(Data excerpts)
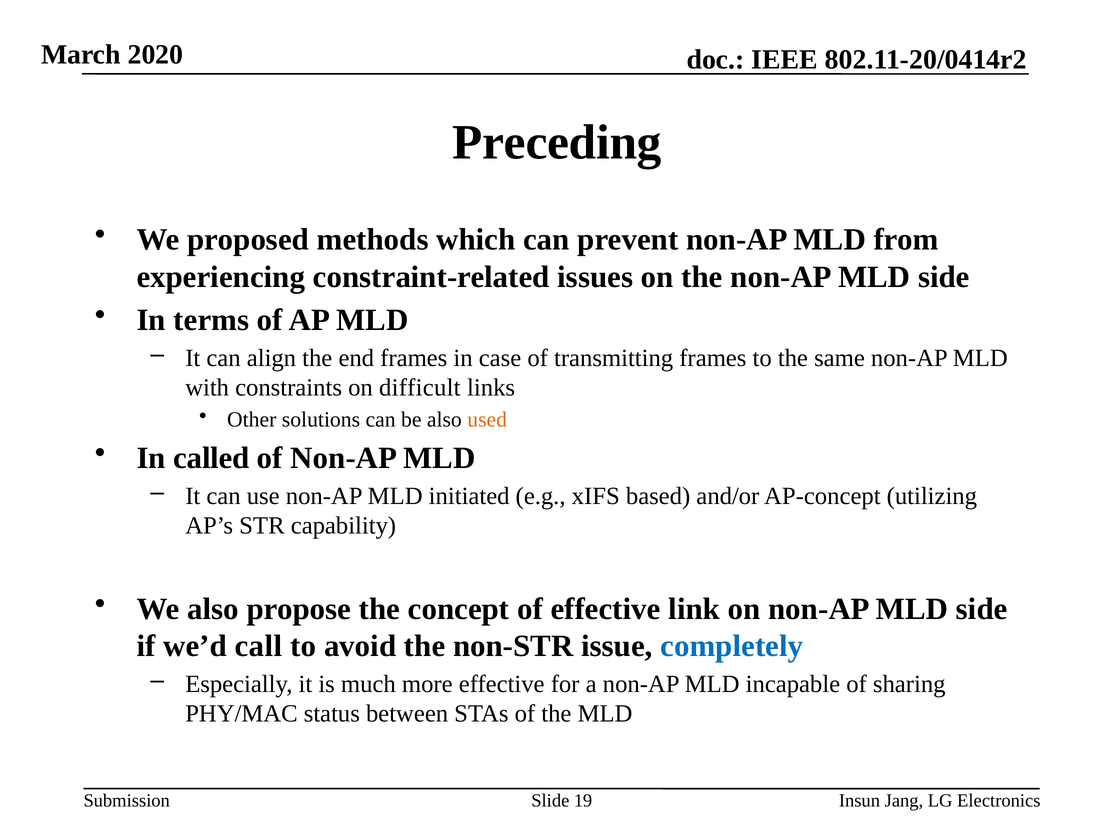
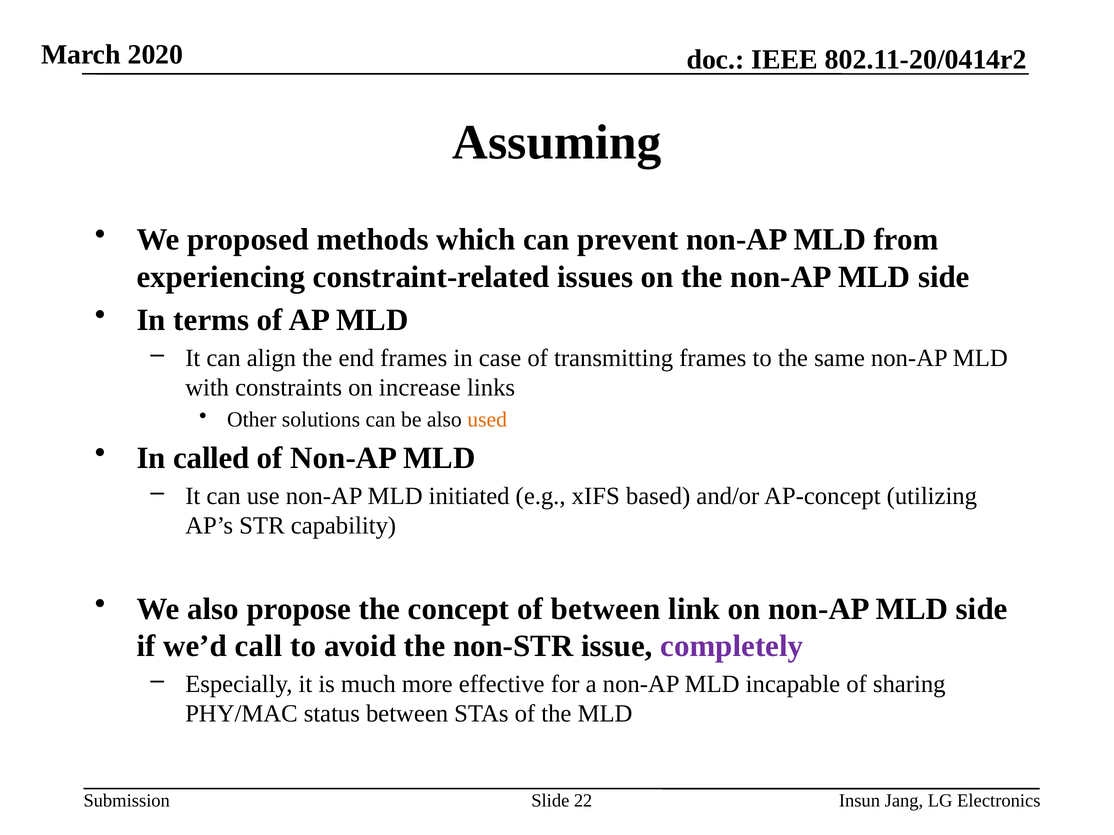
Preceding: Preceding -> Assuming
difficult: difficult -> increase
of effective: effective -> between
completely colour: blue -> purple
19: 19 -> 22
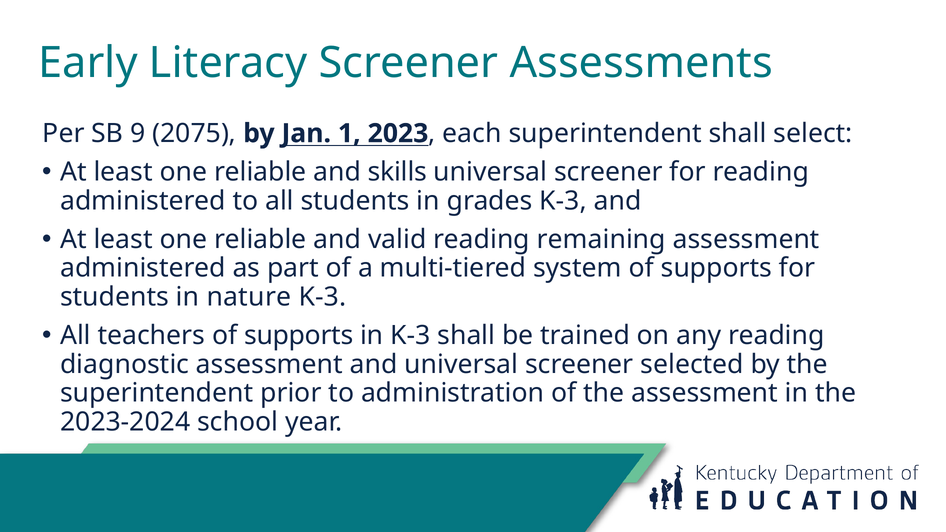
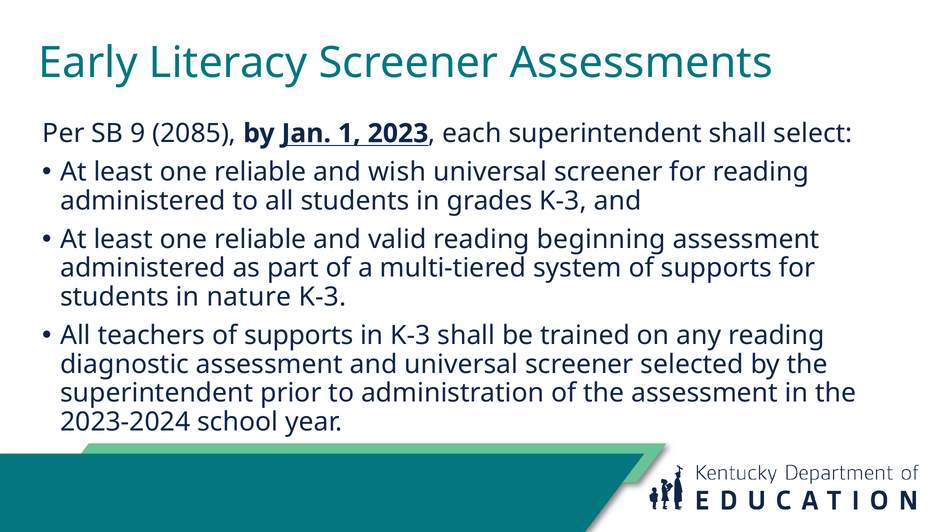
2075: 2075 -> 2085
skills: skills -> wish
remaining: remaining -> beginning
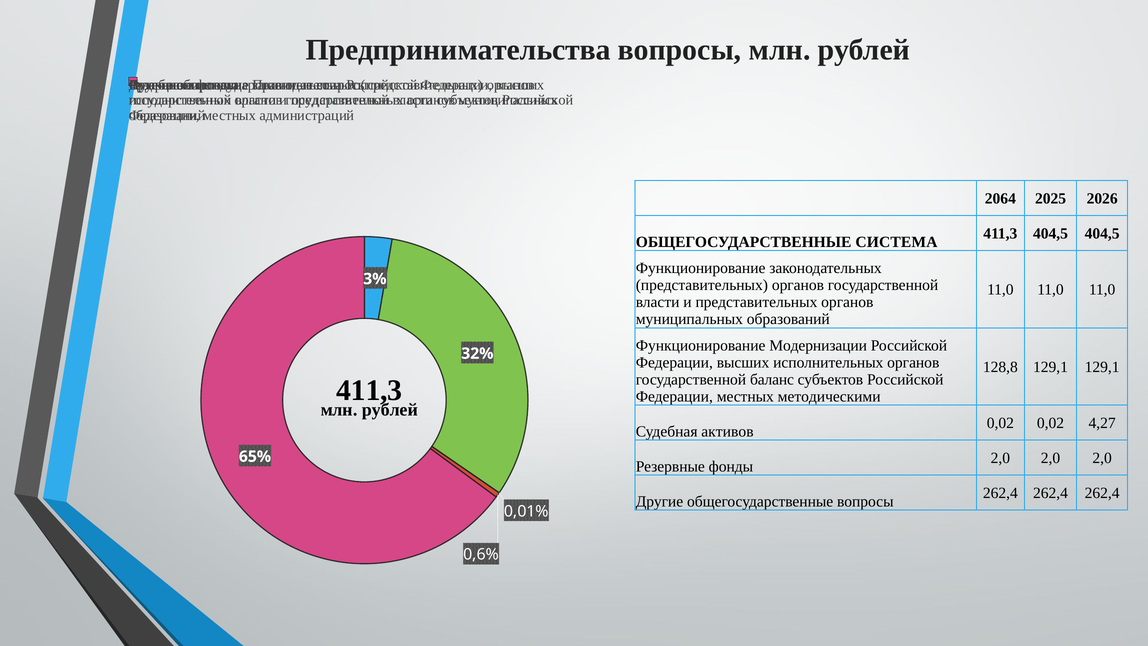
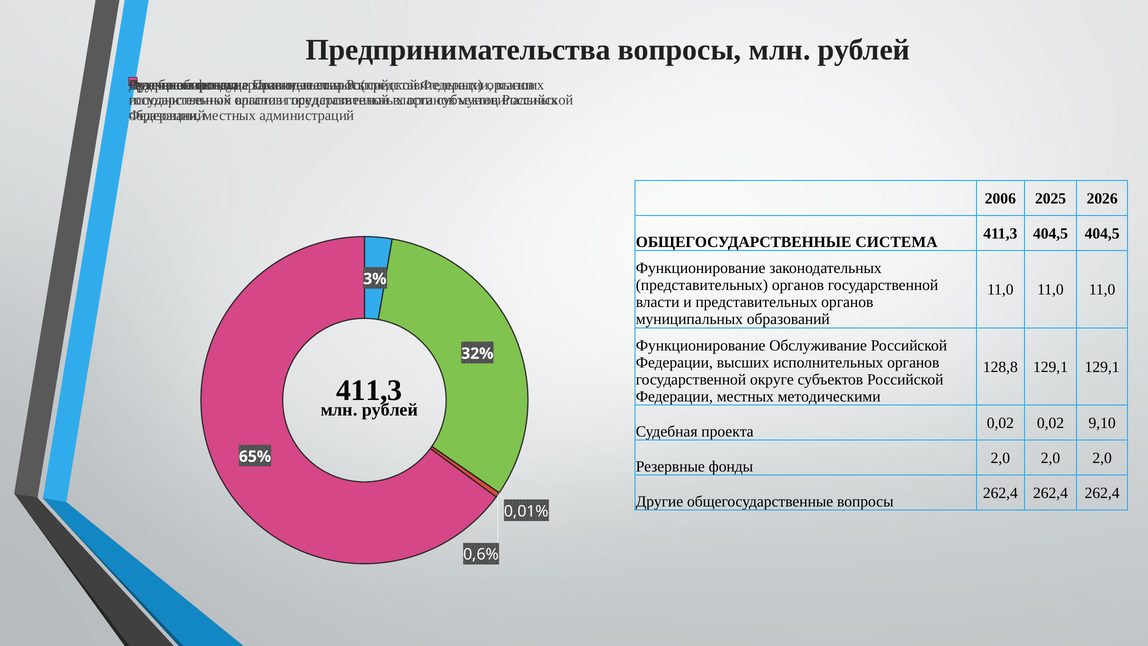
2064: 2064 -> 2006
Модернизации: Модернизации -> Обслуживание
баланс: баланс -> округе
4,27: 4,27 -> 9,10
активов: активов -> проекта
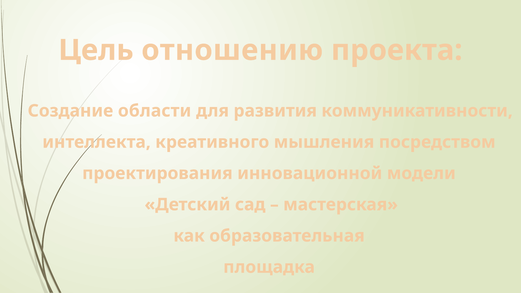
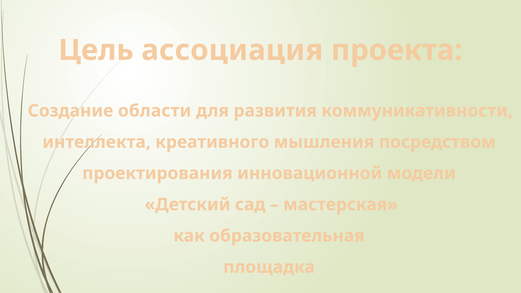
отношению: отношению -> ассоциация
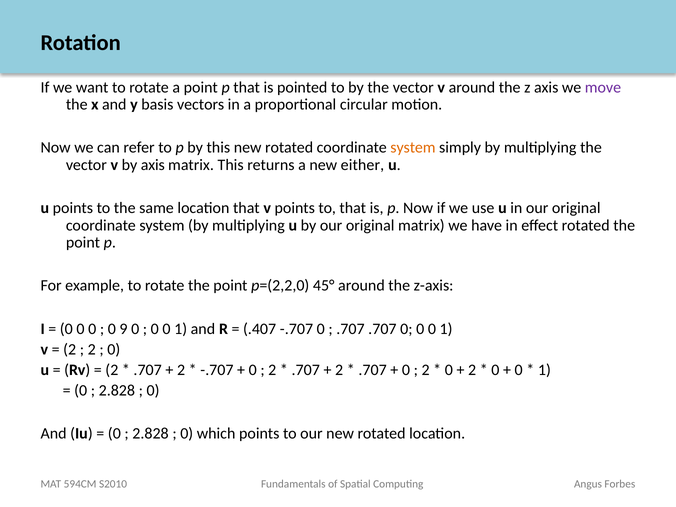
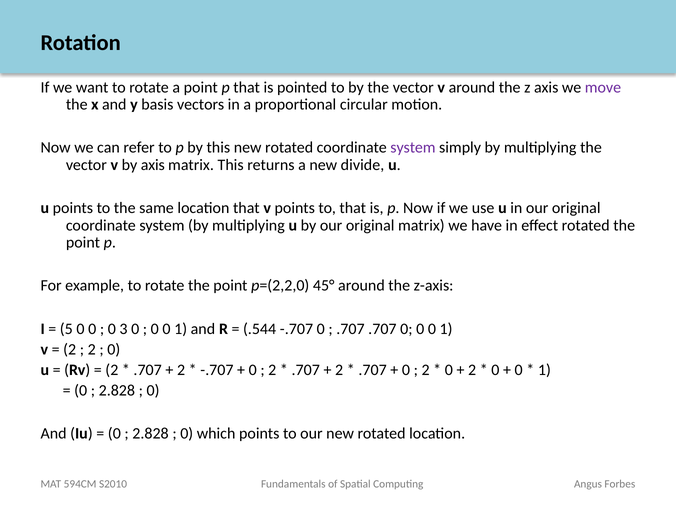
system at (413, 148) colour: orange -> purple
either: either -> divide
0 at (66, 329): 0 -> 5
9: 9 -> 3
.407: .407 -> .544
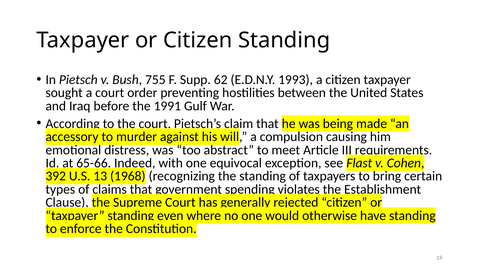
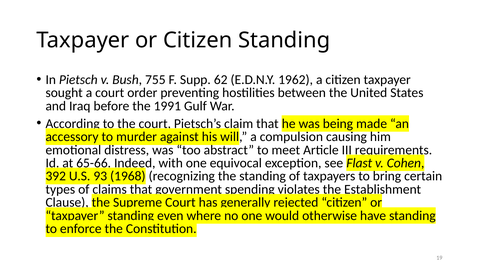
1993: 1993 -> 1962
13: 13 -> 93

» OBJECTIVE
Copy every line of the records above that contains the string "colour", matching case exactly.

» REPLY
completely colour: blue -> purple
system at (413, 148) colour: orange -> purple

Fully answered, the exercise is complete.